I have a visualizer design in my head and What I have been trying to do is get a number of cubes (variable input for now) to be placed a certain distance (maybe 5-10 blender units) from the center of the scene and angle the faces so that there will be one face pointing to the center and one face pointing the opposite direction. I'm trying to just start with 10 cubes because I feel like it will be a fair number to hopefully show a circle shape.
I made an image to help describe what I am trying to do:
All I have been able to figure out so far is that I need to add a cube with a certain rotation, and that rotation needs to be stepped for each cube. so a small equation is needed, something like this.
(10) (36)
360 / numberOfCubes = steppedAngle
That's all I have been able to figure out because I don't know how to program python to do such.
Any help is greatly appreciated, and will be credited in the final render.
Update: 1
Thanks to the help from the answer below, I finally got it to work how i wanted.
img http://vvcap.net/db/bKKUz3Uw4WUqL_WVDU0j.png
and here is the code written in help from the answer below.
'
import bpy
import math
##num of cubes
n = 10
##distange from center
radius = 7
for i in range(1, n + 1):
angle = (i - 1) * math.pi * 2 / n
xcoord=(radius * math.cos(angle))
ycoord=(radius * math.sin(angle))
bpy.ops.mesh.primitive_cube_add(location=(xcoord,ycoord,0),rotation=(0,0,angle))
'
Let's start with cubes in a circle, and we will work our way from there.
You have N cubes, and you want to place them in a circle of radius R around the center of the universe (0,0,0).
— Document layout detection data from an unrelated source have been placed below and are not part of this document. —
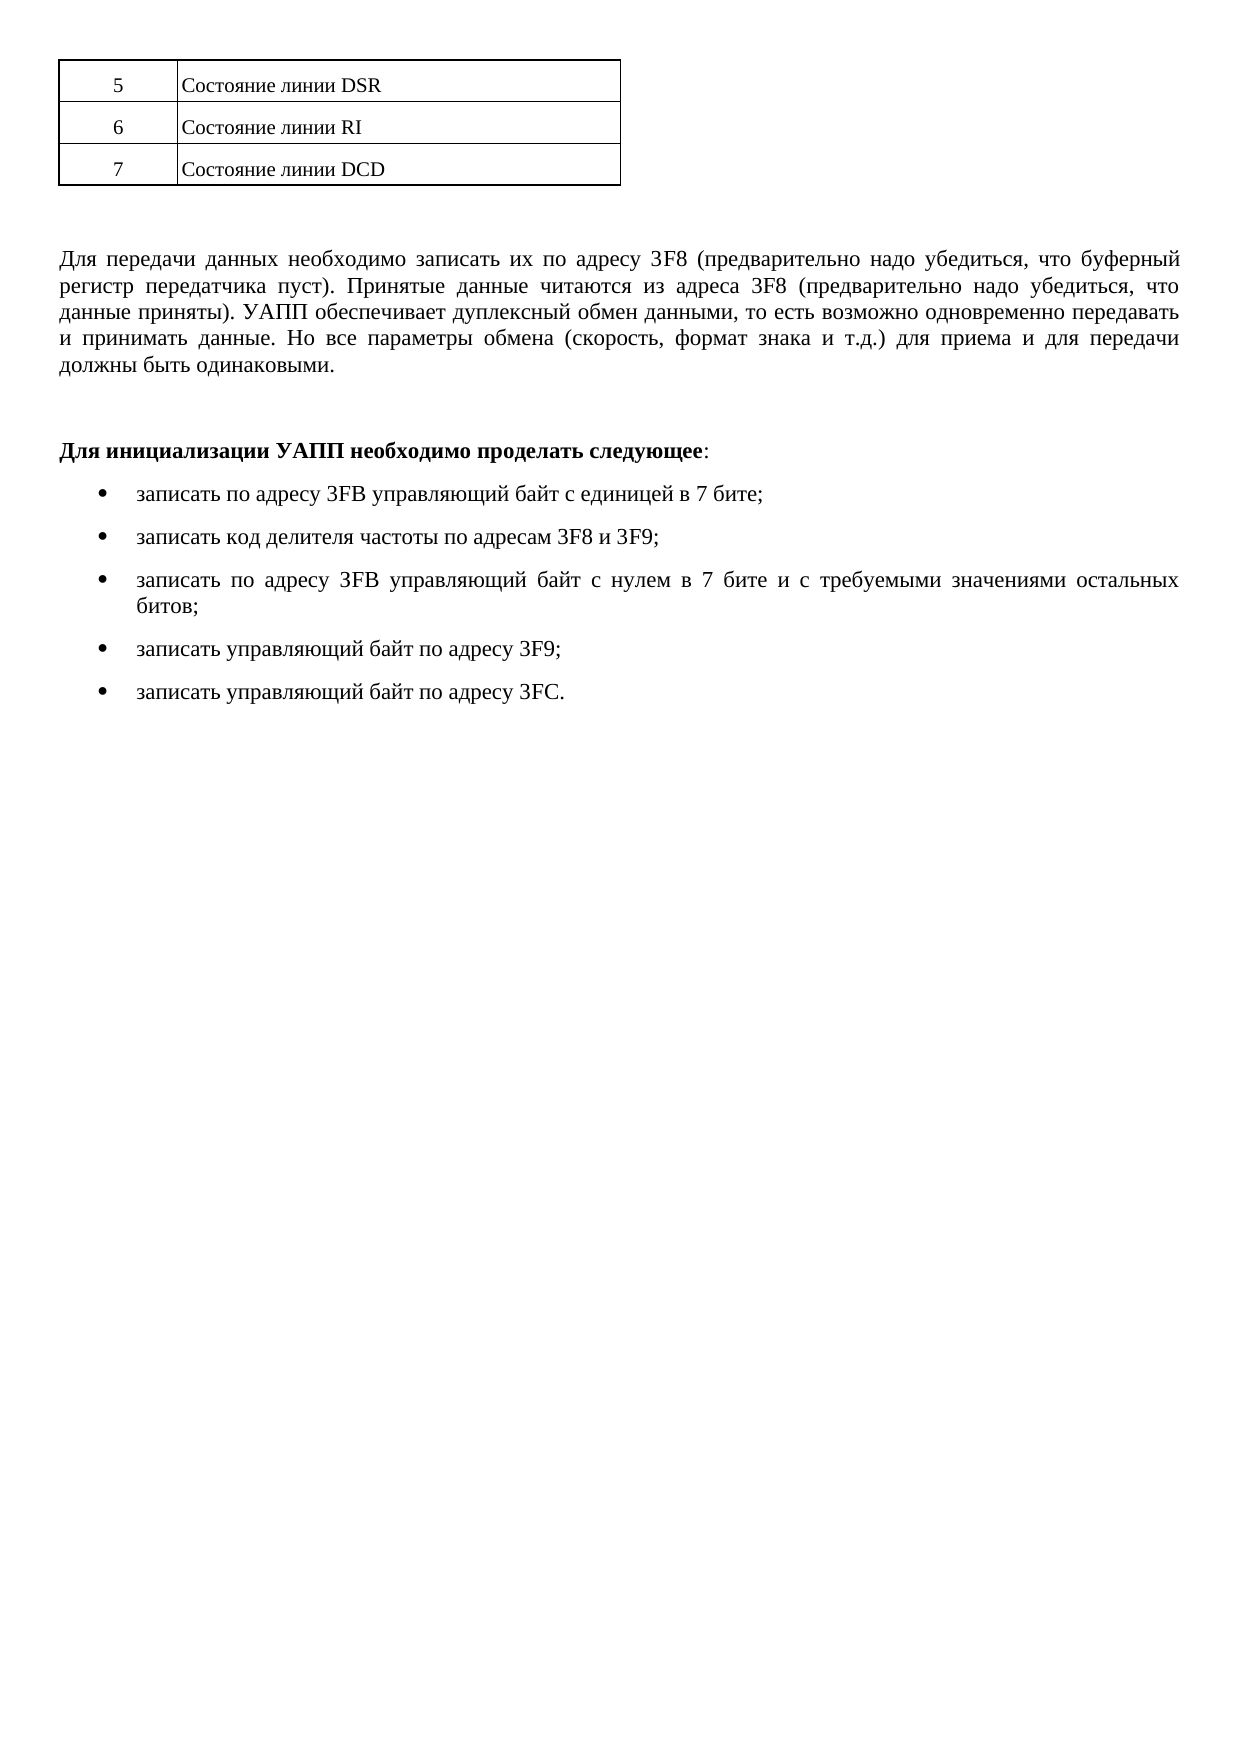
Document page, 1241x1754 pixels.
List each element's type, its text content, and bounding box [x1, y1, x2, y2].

list записать управляющий байт по адресу 3F9; [99, 635, 1181, 662]
table_cell 7 [60, 144, 177, 184]
list записать по адресу ЗFВ управляющий байт с нулем в 7 бите и с требуемыми значениями остальных битов; [99, 566, 1181, 618]
text Для инициализации УАПП необходимо проделать следующее: [59, 437, 1181, 463]
table_cell 5 [60, 61, 177, 101]
list записать управляющий байт по адресу 3FC. [99, 678, 1181, 704]
list записать код делителя частоты по адресам 3F8 и 3F9; [99, 523, 1181, 549]
table_cell Состояние линии DCD [178, 144, 620, 184]
table_cell 6 [60, 102, 177, 142]
table_cell Состояние линии RI [178, 102, 620, 142]
text Для передачи данных необходимо записать их по адресу 3F8 (предварительно надо убедиться, что буферный регистр передатчика пуст). Принятые данные читаются из адреса 3F8 (предварительно надо убедиться, что данные приняты). УАПП обеспечивает дуплексный обмен данными, то есть возможно одновременно передавать и принимать данные. Но все параметры обмена (скорость, формат знака и т.д.) для приема и для передачи должны быть одинаковыми. [59, 245, 1181, 377]
list записать по адресу 3FB управляющий байт с единицей в 7 бите; [99, 480, 1181, 506]
table_cell Состояние линии DSR [178, 61, 620, 101]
Applying basic trigonometry:
Each cube is on one of the radius of the circle, when you divide the circle by N. Therefore, your first cube is at 0 rad, your second cube is at 2*pi/N rad, your third cube is at 2 * 360/N rad, ... your N cube is at (N-1) * 2*pi/N rad. Now we have a formula:
Location of the cube in the circle = (i - 1) * 2*pi/N in radians, for each i from 1 to N.
Now, the location in space coordinates is (r*cos(angle), r*sin(angle), 0) for a circle that is placed on the XY plane and it's center is on (0,0,0).
My Blender Python is very rusty, so I won't provide you a complete solution, but it should be this way:
import math
for i in range(1, N + 1):
angle = (i - 1) * math.pi * 2 / N
x_coord = radius * math.cos(angle)
y_coord = radius * math.sin(angle)
z_coord = 0
cube = place_cube(x_coord, y_coord, z_coord)
This will place the cubes on the right coordinates, but it won't turn them the right way. Fortunately, you can rotate each cube by angle, and get it in the right orientation. So you can do:
import math
for i in range(1, N + 1):
angle = (i - 1) * math.pi * 2 / N
x_coord = radius * math.cos(angle)
y_coord = radius * math.sin(angle)
z_coord = 0
cube = place_cube(x_coord, y_coord, z_coord)
cube.rotate_around_z(angle)
I have not provided the place_cube and rotate_around_z functions because I hardly remember the Blender Python api, but it shouldn't be too hard.